Não sabe sequer se está viva. Sorri, sem
saber que está sorrindo, chora, sem saber por que está chorando. Anda em
círculos. Não sabe que além daquela cerca, onde ela não consegue passar, começa
o mundo. Ou então, fica sentada, onde a deixaram, olhando o nada. Seus olhinhos miúdos não se movem, não mostram
vida, nem a exasperação da insônia. E não dizem que sim, nem que não. O mal de
Alzheimer a transformou simplesmente numa estátua que caminha.
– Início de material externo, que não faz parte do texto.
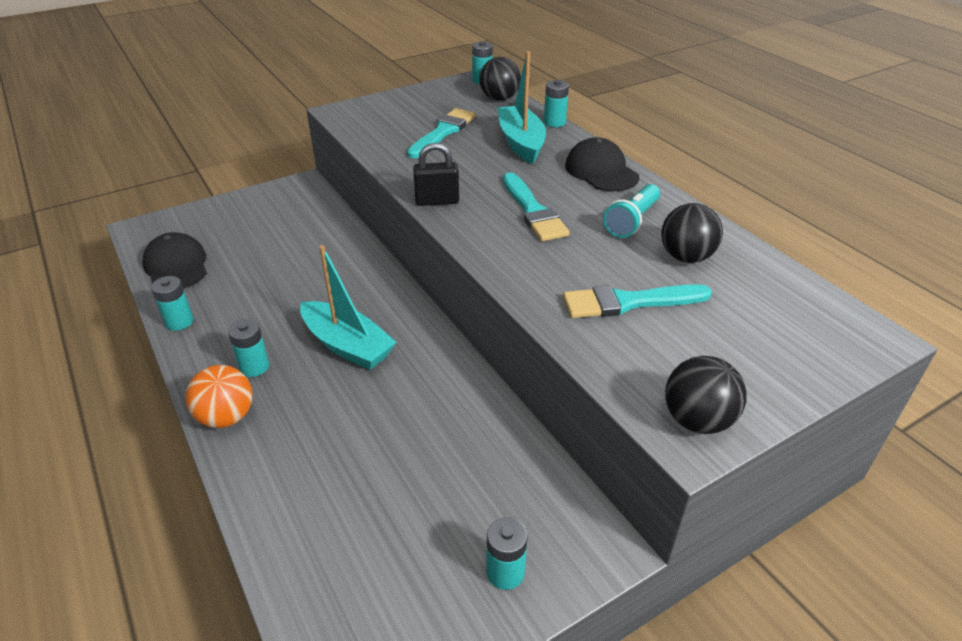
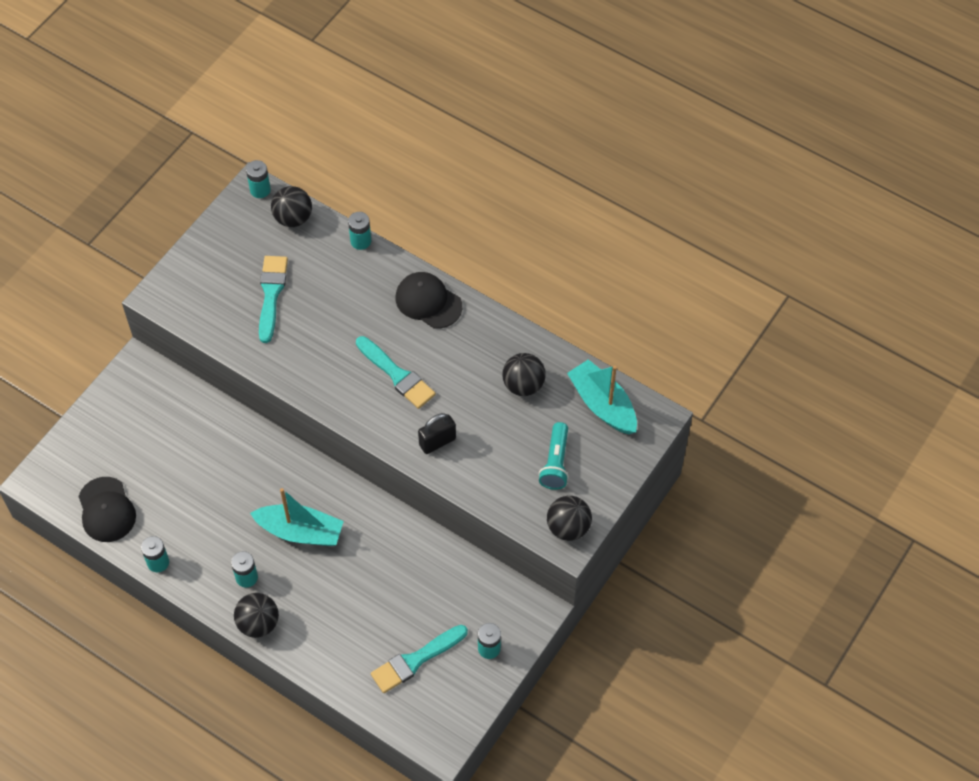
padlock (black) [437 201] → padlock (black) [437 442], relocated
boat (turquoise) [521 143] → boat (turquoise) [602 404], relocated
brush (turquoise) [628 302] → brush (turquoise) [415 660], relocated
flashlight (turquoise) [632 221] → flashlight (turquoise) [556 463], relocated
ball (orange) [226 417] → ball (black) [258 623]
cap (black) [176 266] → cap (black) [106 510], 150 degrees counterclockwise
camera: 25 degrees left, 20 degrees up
Recuso-me a acreditar. Dou as costas para
a imagem dessa velhinha miúda, curvada, os cabelos brancos em desalinho, as
mãos estendidas sobre os joelhos, com a pele amarrotada, onde veias salientes
desenham incógnitas.
Prefiro varar a bruma do tempo, em busca
de um carnaval perdido. Prefiro a marchinha que me arranha a alma e me devolve
a saudade. Prefiro a lembrança indestrutível daquela morena linda, resplandecente
como uma rainha de beleza. Saltitante dentro do vestido de noiva, ela levantava
as mãos com luvas de cetim, no cordão de sua festa de casamento, naquele sábado
de carnaval da minha adolescência.
Sem meu nome no edital de convidados, só
pude vê-la da rua. E foi a última vez que a vi, movido pela certeza antecipada de
que nunca mais a veria. A noite de sua felicidade me mandava dar adeus às
minhas ilusões. A partir de então, em todos os carnavais, enquanto evoco sua
beleza de noiva, convoco meu coração torturado, para repetir a marchinha que
todos cantavam com ela, nas bodas:
Ai,morena,
seria o meu maior prazer
passar o carnaval contigo,
beijar a tua boca,
e depois morrer...
*
Para Lourdes França, onde quer que esteja.